§ The problem
List as a numbered sequence the lines running from the start of the entries through the line containing "Booking unit, ketersediaan", omitting any blank lines.

Segment Start: Listed entries

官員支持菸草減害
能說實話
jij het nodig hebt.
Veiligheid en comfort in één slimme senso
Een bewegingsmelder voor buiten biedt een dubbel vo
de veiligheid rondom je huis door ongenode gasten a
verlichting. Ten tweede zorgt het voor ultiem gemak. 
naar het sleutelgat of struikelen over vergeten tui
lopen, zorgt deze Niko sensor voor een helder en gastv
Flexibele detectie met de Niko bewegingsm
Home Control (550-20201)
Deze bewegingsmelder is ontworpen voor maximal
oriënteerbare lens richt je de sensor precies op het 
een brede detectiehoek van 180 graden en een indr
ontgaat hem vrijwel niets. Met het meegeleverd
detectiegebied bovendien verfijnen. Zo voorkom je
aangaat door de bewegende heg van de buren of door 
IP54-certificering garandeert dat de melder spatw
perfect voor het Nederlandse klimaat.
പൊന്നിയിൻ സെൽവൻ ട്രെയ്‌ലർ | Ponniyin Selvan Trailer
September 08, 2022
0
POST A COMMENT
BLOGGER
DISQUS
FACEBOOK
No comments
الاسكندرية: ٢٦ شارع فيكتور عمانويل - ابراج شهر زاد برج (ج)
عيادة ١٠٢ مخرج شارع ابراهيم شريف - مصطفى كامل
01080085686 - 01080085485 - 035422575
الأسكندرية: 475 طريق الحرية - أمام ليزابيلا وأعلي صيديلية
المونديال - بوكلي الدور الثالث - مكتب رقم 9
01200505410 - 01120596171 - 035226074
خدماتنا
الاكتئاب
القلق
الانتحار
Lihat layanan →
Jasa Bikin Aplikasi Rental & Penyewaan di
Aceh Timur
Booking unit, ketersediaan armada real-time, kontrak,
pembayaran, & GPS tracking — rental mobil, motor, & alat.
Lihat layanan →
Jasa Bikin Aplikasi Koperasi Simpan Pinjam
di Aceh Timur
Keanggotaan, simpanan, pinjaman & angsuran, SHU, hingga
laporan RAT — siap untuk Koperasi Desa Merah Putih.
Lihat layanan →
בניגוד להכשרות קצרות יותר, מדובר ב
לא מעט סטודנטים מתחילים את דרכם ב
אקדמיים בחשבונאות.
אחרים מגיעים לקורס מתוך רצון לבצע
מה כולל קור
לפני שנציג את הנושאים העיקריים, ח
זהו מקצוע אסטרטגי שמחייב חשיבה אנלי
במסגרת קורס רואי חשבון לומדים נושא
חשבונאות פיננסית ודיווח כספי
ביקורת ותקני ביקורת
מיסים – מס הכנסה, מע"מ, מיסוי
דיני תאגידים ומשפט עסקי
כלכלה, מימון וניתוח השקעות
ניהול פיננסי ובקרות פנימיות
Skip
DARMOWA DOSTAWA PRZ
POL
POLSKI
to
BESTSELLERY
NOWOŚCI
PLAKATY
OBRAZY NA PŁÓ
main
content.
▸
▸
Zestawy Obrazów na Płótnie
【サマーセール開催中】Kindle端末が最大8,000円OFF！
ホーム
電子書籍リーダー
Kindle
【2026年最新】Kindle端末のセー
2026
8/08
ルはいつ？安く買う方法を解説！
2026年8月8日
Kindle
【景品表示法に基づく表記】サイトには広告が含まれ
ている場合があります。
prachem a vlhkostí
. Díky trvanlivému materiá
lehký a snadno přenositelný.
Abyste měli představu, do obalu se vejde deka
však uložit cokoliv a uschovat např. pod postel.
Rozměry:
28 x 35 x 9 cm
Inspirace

Segment End: Listed entries

§ Written response
1. 官員支持菸草減害
2. 能說實話
3. jij het nodig hebt.
4. Veiligheid en comfort in één slimme senso
5. Een bewegingsmelder voor buiten biedt een dubbel vo
6. de veiligheid rondom je huis door ongenode gasten a
7. verlichting. Ten tweede zorgt het voor ultiem gemak. 
8. naar het sleutelgat of struikelen over vergeten tui
9. lopen, zorgt deze Niko sensor voor een helder en gastv
10. Flexibele detectie met de Niko bewegingsm
11. Home Control (550-20201)
12. Deze bewegingsmelder is ontworpen voor maximal
13. oriënteerbare lens richt je de sensor precies op het 
14. een brede detectiehoek van 180 graden en een indr
15. ontgaat hem vrijwel niets. Met het meegeleverd
16. detectiegebied bovendien verfijnen. Zo voorkom je
17. aangaat door de bewegende heg van de buren of door 
18. IP54-certificering garandeert dat de melder spatw
19. perfect voor het Nederlandse klimaat.
20. പൊന്നിയിൻ സെൽവൻ ട്രെയ്‌ലർ | Ponniyin Selvan Trailer
21. September 08, 2022
22. 0
23. POST A COMMENT
24. BLOGGER
25. DISQUS
26. FACEBOOK
27. No comments
28. الاسكندرية: ٢٦ شارع فيكتور عمانويل - ابراج شهر زاد برج (ج)
29. عيادة ١٠٢ مخرج شارع ابراهيم شريف - مصطفى كامل
30. 01080085686 - 01080085485 - 035422575
31. الأسكندرية: 475 طريق الحرية - أمام ليزابيلا وأعلي صيديلية
32. المونديال - بوكلي الدور الثالث - مكتب رقم 9
33. 01200505410 - 01120596171 - 035226074
34. خدماتنا
35. الاكتئاب
36. القلق
37. الانتحار
38. Lihat layanan →
39. Jasa Bikin Aplikasi Rental & Penyewaan di
40. Aceh Timur
41. Booking unit, ketersediaan armada real-time, kontrak,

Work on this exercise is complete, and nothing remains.